Since January S&P Global Platts quality differentials for the gangue elements such as alumina, silica and phosphorous have evolved to reflect changing market fundamentals.

The alumina differential soared 100% from $1.50/dmt in January 2018 to $3.00/dmt in May 2018. Phosphorous has also seen large increases from a steady $1.30/dmt throughout the last quarter of 2017 to $2.50/dmt on May 18, where it has remained.

The most extreme moves have been seen across both silica differentials, but especially the high silica band of 6.5-9%, which collapsed from $7.00/dmt in January to $2.50/dmt today and is still on a downward trend despite a strong steel mill margin recorded to date.

The recent fall in the silica discounts has been triggered by an adjustment in global supply. The winter seasonal reduction in Chinese domestic supply, which typically contains elevated silica, was one contributor.

The second was the announcement from Vale that it will cut 19 million mt of supply from the high-silica mining area, the Southern System.

This has resulted in lower silica in Vale’s flagship product BRBF. The overall global balance of silica supply in iron ore products has declined, meaning silica differentials have retreated.

Aluminum and phosphorous have remained at elevated levels. In general, products from the Pilbara, Western Australia tend to have higher alumina than those from Brazil. A purchasing manager at a steel mill in the Hebei province said: “The higher premium on low-alumina cargoes and the larger discount on high alumina cargoes both suggest that BRBF price performance was stronger, even compared to Pilbara Blend Fines.”

The chart above shows Chinese port stocks of iron ore with a widening divergence by origin, with demand continuing to focus on low-alumina ores, reducing Brazilian stocks as Australian ore stocks rise. Adding to the tightness is declining Chinese domestic supply due to increased production costs for the first quarter of 2018. “Demand for cargoes with different specifications for sintering played a more important role when concluding the trades,” a Singapore-based trader said. “With the thinning out of low-alumina iron ore supply, mills were actively seeking low alumina feedstock, which were composed mainly of domestic Chinese concentrates or Brazilian materials.” Besides, the largest pellet supplier into China is India, sending around 800,000 mt/month of pellets. Indian pellets are generally higher in alumina than pellets from Brazil, historically the largest supplier of pellets into China prior to the Samarco incident.

High alumina levels can hurt productivity in the short term in the blast furnace by increasing the viscosity of the slag. This can slow the process of tapping the slag prior to the hot metal. Over the long term, high alumina can also cause a build-up of solids that precipitate from gas in the upper cooler zone on the blast furnace walls. It is possible that the build-up of solid matter can grow and eventually drop into the burden mix. This can cause a temporary cooling of the burden, reducing productivity and increasing coke demand to bring it back up to the required temperature.

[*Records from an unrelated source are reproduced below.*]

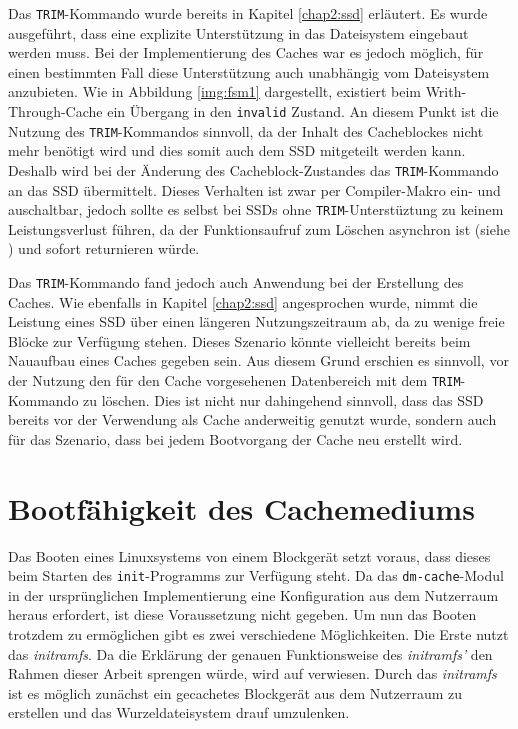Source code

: Das \texttt{TRIM}-Kommando wurde bereits in Kapitel \ref{chap2:ssd} erläutert. Es wurde ausgeführt, dass eine explizite Unterstützung in das Dateisystem
eingebaut werden muss. Bei der Implementierung des Caches war es jedoch möglich, für einen bestimmten Fall diese Unterstützung auch unabhängig vom Dateisystem
anzubieten. Wie in Abbildung \ref{img:fsm1} dargestellt, existiert beim Writh-Through-Cache ein Übergang in den \texttt{invalid} Zustand. An diesem Punkt ist die
Nutzung des \texttt{TRIM}-Kommandos sinnvoll, da der Inhalt des Cacheblockes nicht mehr benötigt wird und dies somit auch dem \ac{SSD} mitgeteilt werden kann.
Deshalb wird bei der Änderung des Cacheblock-Zustandes das \texttt{TRIM}-Kommando an das \ac{SSD} übermittelt. Dieses Verhalten ist zwar per Compiler-Makro ein-
und auschaltbar, jedoch sollte es selbst bei \acp{SSD} ohne \texttt{TRIM}-Unterstüztung zu keinem Leistungsverlust führen, da der Funktionsaufruf zum Löschen
asynchron ist (siehe \cite{linux:trim}) und sofort returnieren würde.

Das \texttt{TRIM}-Kommando fand jedoch auch Anwendung bei der Erstellung des Caches. Wie ebenfalls in Kapitel \ref{chap2:ssd} angesprochen wurde, nimmt die
Leistung eines \ac{SSD} über einen längeren Nutzungszeitraum ab, da zu wenige freie Blöcke zur Verfügung stehen. Dieses Szenario könnte vielleicht bereits beim
Nauaufbau eines Caches gegeben sein. Aus diesem Grund erschien es sinnvoll, vor der Nutzung den für den Cache vorgesehenen Datenbereich mit dem
\texttt{TRIM}-Kommando zu löschen. Dies ist nicht nur dahingehend sinnvoll, dass das \ac{SSD} bereits vor der Verwendung als Cache anderweitig genutzt wurde,
sondern auch für das Szenario, dass bei jedem Bootvorgang der Cache neu erstellt wird.

\section{Bootfähigkeit des Cachemediums}
\label{chap6:boot}

Das Booten eines Linuxsystems von einem Blockgerät setzt voraus, dass dieses beim Starten des \texttt{init}-Programms zur Verfügung steht. Da das
\texttt{dm-cache}-Modul in der ursprünglichen Implementierung eine Konfiguration aus dem Nutzerraum heraus erfordert, ist diese Voraussetzung nicht gegeben. Um
nun das Booten trotzdem zu ermöglichen gibt es zwei verschiedene Möglichkeiten. Die Erste nutzt das \textit{initramfs}. Da die Erklärung der genauen
Funktionsweise des \textit{initramfs'} den Rahmen dieser Arbeit sprengen würde, wird auf \cite{initramfs} verwiesen. Durch das \textit{initramfs} ist es möglich
zunächst ein gecachetes Blockgerät aus dem Nutzerraum zu erstellen und das Wurzeldateisystem drauf umzulenken.

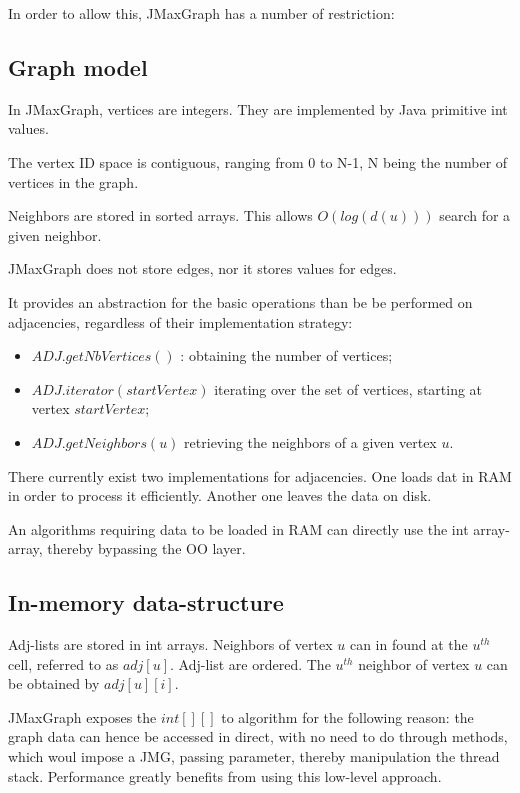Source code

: \documentclass[11pt,a4paper]{article}
\begin{document}
In order to allow this, JMaxGraph has a number of  restriction:



\subsection{Graph model}

In JMaxGraph, vertices are integers. They are implemented by Java primitive int values.

The vertex ID space is contiguous, ranging from 0 to N-1, N being the number of vertices in the graph.

Neighbors are stored in sorted arrays.
This allows $O(log(d(u)))$ search for a given neighbor.

JMaxGraph does not store edges, nor it stores values for edges.

It provides an abstraction for the basic operations than be be performed on adjacencies, regardless of their implementation strategy:
\begin{itemize}
\item $ADJ.getNbVertices()$ : obtaining the number of vertices;
\item $ADJ.iterator(startVertex)$ iterating over the set of vertices, starting at vertex $startVertex$;
\item $ADJ.getNeighbors(u)$ retrieving the neighbors of a given vertex $u$.
\end{itemize}

There currently exist two implementations for adjacencies. One loads dat  in RAM in order to process it efficiently. Another one leaves the data on disk.

An algorithms requiring data to be loaded in RAM can directly use the int array-array, thereby bypassing the OO layer.


\subsection{In-memory data-structure}

Adj-lists are stored in int arrays. Neighbors of vertex $u$ can in found at the $u^{th}$ cell, referred to as $adj[u]$.
Adj-list are ordered. The $u^{th}$ neighbor of vertex $u$ can be obtained by $adj[u][i]$.


JMaxGraph exposes the $int[][]$ to algorithm for the following reason: the graph data can hence be accessed in direct, with no need to do through methods, which woul impose a JMG, passing parameter, thereby manipulation the thread stack. Performance greatly benefits from using this low-level approach.
\end{document}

Aside from the adjustment in global supply that has reduced silica differentials, falling metallurgical coal and coke prices could be another contributing factor. In a blast furnace, the formation of a suitable slag is critical to maintain optimal conditions. The level of silica relative to other compounds, notably the ratio with CaO (sourced from the flux), helps determine slag conditioning. The melting of metal and slag is aided by reduction reactions, provided by combustion of reductants, mainly coke. In simple terms, the higher the slag volume per mt of hot metal, the higher the rate of coke consumption and reductant costs. A general rule of thumb in furnace chemistry is that for every +0.1% Si increase in hot metal, the coke rate increases by +6.5kg per mt. So we believe the silica penalty should in part be a reflection of metallurgical coal and coke prices, which directly affect the cost of reductants in the iron-making process.

Both metallurgical coal and coke prices fell more than 20% between January and April, before settling at approximately $198/mt and $317/mt, respectively, in the last week. The chart above shows a positive correlation, especially between low-silica differentials and domestic coke prices. According to Platts calculations, the latest average silica penalty of $0.50/dmt observed in the spot trade would reflect a much lower coke price than we see today. At current coke prices, we would expect the silica penalty differentials to recover, especially as the steel mill margin continues to hold strong.